Render every line of the listing below as a numbered list, omitting any blank lines.

(Text extracted from pages)
+ + +

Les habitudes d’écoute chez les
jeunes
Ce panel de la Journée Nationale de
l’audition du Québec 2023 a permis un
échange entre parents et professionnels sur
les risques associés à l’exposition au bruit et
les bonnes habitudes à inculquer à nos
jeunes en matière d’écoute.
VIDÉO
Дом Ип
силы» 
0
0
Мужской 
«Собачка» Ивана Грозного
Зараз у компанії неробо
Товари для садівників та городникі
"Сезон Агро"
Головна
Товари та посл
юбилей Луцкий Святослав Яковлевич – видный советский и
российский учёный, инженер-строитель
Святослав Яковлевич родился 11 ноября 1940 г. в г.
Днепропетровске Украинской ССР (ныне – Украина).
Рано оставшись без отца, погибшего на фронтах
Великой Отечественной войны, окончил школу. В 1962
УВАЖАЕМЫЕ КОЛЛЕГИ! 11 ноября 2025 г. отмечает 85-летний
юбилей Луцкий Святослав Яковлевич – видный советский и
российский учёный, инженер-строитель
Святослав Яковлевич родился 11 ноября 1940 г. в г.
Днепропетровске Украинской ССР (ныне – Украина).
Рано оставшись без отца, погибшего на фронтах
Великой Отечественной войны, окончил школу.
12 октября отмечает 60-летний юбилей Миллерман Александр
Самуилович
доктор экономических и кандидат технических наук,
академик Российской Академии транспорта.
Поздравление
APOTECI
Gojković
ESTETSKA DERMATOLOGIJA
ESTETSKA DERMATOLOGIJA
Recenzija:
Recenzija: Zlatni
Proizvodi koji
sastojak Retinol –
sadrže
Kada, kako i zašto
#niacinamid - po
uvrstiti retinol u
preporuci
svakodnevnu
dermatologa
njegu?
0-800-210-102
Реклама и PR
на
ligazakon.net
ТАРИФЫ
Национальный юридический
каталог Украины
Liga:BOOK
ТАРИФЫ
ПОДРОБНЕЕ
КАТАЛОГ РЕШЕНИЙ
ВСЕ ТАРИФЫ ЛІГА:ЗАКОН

+ + +

* Solution to the exercise:
1. Les habitudes d’écoute chez les
2. jeunes
3. Ce panel de la Journée Nationale de
4. l’audition du Québec 2023 a permis un
5. échange entre parents et professionnels sur
6. les risques associés à l’exposition au bruit et
7. les bonnes habitudes à inculquer à nos
8. jeunes en matière d’écoute.
9. VIDÉO
10. Дом Ип
11. силы» 
12. 0
13. 0
14. Мужской 
15. «Собачка» Ивана Грозного
16. Зараз у компанії неробо
17. Товари для садівників та городникі
18. "Сезон Агро"
19. Головна
20. Товари та посл
21. юбилей Луцкий Святослав Яковлевич – видный советский и
22. российский учёный, инженер-строитель
23. Святослав Яковлевич родился 11 ноября 1940 г. в г.
24. Днепропетровске Украинской ССР (ныне – Украина).
25. Рано оставшись без отца, погибшего на фронтах
26. Великой Отечественной войны, окончил школу. В 1962
27. УВАЖАЕМЫЕ КОЛЛЕГИ! 11 ноября 2025 г. отмечает 85-летний
28. юбилей Луцкий Святослав Яковлевич – видный советский и
29. российский учёный, инженер-строитель
30. Святослав Яковлевич родился 11 ноября 1940 г. в г.
31. Днепропетровске Украинской ССР (ныне – Украина).
32. Рано оставшись без отца, погибшего на фронтах
33. Великой Отечественной войны, окончил школу.
34. 12 октября отмечает 60-летний юбилей Миллерман Александр
35. Самуилович
36. доктор экономических и кандидат технических наук,
37. академик Российской Академии транспорта.
38. Поздравление
39. APOTECI
40. Gojković
41. ESTETSKA DERMATOLOGIJA
42. ESTETSKA DERMATOLOGIJA
43. Recenzija:
44. Recenzija: Zlatni
45. Proizvodi koji
46. sastojak Retinol –
47. sadrže
48. Kada, kako i zašto
49. #niacinamid - po
50. uvrstiti retinol u
51. preporuci
52. svakodnevnu
53. dermatologa
54. njegu?
55. 0-800-210-102
56. Реклама и PR
57. на
58. ligazakon.net
59. ТАРИФЫ
60. Национальный юридический
61. каталог Украины
62. Liga:BOOK
63. ТАРИФЫ
64. ПОДРОБНЕЕ
65. КАТАЛОГ РЕШЕНИЙ
66. ВСЕ ТАРИФЫ ЛІГА:ЗАКОН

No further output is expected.